# [Work instructions]
Every line of the data below should be repeated exactly, and no picture should be copied.

# [Stored data]
·····

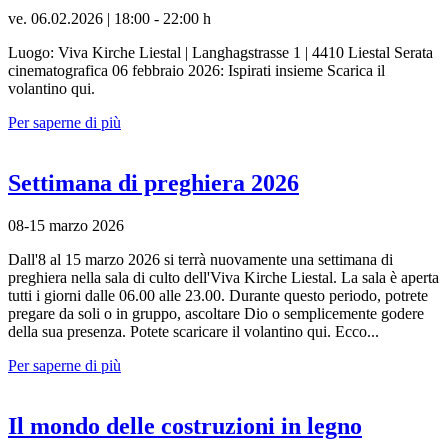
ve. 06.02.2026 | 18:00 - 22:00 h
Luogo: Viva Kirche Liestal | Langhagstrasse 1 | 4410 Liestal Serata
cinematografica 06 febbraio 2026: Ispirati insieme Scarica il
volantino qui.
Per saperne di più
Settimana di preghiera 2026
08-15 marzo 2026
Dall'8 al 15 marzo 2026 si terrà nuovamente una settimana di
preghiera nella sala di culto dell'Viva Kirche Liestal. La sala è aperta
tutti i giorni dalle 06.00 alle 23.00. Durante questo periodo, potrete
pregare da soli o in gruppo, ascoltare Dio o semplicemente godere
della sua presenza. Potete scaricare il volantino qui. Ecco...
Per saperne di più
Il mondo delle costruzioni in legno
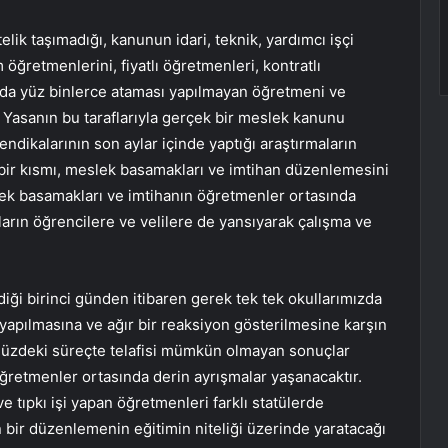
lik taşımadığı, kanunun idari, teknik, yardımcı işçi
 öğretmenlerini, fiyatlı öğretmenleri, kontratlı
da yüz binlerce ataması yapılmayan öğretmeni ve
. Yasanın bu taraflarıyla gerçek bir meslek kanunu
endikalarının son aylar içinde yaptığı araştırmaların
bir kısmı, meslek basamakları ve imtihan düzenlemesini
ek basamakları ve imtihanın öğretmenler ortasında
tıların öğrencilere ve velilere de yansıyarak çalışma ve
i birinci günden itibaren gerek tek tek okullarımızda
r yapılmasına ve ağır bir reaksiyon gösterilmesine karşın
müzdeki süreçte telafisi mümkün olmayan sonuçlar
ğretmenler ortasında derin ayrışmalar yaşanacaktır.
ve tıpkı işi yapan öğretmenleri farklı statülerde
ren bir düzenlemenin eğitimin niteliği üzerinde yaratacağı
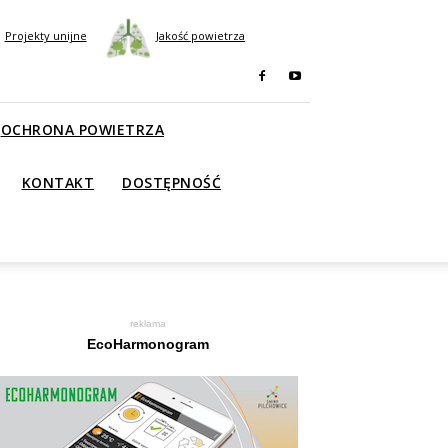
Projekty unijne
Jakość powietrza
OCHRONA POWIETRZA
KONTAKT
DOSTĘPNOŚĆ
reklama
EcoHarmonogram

·····

# [Solution to this problem]
ve. 06.02.2026 | 18:00 - 22:00 h
Luogo: Viva Kirche Liestal | Langhagstrasse 1 | 4410 Liestal Serata
cinematografica 06 febbraio 2026: Ispirati insieme Scarica il
volantino qui.
Per saperne di più
Settimana di preghiera 2026
08-15 marzo 2026
Dall'8 al 15 marzo 2026 si terrà nuovamente una settimana di
preghiera nella sala di culto dell'Viva Kirche Liestal. La sala è aperta
tutti i giorni dalle 06.00 alle 23.00. Durante questo periodo, potrete
pregare da soli o in gruppo, ascoltare Dio o semplicemente godere
della sua presenza. Potete scaricare il volantino qui. Ecco...
Per saperne di più
Il mondo delle costruzioni in legno
lik taşımadığı, kanunun idari, teknik, yardımcı işçi
 öğretmenlerini, fiyatlı öğretmenleri, kontratlı
da yüz binlerce ataması yapılmayan öğretmeni ve
. Yasanın bu taraflarıyla gerçek bir meslek kanunu
endikalarının son aylar içinde yaptığı araştırmaların
bir kısmı, meslek basamakları ve imtihan düzenlemesini
ek basamakları ve imtihanın öğretmenler ortasında
tıların öğrencilere ve velilere de yansıyarak çalışma ve
i birinci günden itibaren gerek tek tek okullarımızda
r yapılmasına ve ağır bir reaksiyon gösterilmesine karşın
müzdeki süreçte telafisi mümkün olmayan sonuçlar
ğretmenler ortasında derin ayrışmalar yaşanacaktır.
ve tıpkı işi yapan öğretmenleri farklı statülerde
ren bir düzenlemenin eğitimin niteliği üzerinde yaratacağı
Projekty unijne
Jakość powietrza
OCHRONA POWIETRZA
KONTAKT
DOSTĘPNOŚĆ
reklama
EcoHarmonogram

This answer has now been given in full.